## Problem
Please reproduce the listing in its entirety, exactly as shown.

BEGIN Data for review

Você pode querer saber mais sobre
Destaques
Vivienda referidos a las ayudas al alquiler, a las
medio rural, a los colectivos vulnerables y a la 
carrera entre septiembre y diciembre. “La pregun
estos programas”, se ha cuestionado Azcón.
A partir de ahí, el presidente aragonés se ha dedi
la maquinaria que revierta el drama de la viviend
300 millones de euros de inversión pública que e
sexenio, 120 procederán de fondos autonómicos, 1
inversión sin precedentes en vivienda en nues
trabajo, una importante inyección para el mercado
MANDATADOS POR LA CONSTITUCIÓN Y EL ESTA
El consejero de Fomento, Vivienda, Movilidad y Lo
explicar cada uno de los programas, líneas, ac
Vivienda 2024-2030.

END Data for review

## Finished task
Você pode querer saber mais sobre
Destaques
Vivienda referidos a las ayudas al alquiler, a las
medio rural, a los colectivos vulnerables y a la 
carrera entre septiembre y diciembre. “La pregun
estos programas”, se ha cuestionado Azcón.
A partir de ahí, el presidente aragonés se ha dedi
la maquinaria que revierta el drama de la viviend
300 millones de euros de inversión pública que e
sexenio, 120 procederán de fondos autonómicos, 1
inversión sin precedentes en vivienda en nues
trabajo, una importante inyección para el mercado
MANDATADOS POR LA CONSTITUCIÓN Y EL ESTA
El consejero de Fomento, Vivienda, Movilidad y Lo
explicar cada uno de los programas, líneas, ac
Vivienda 2024-2030.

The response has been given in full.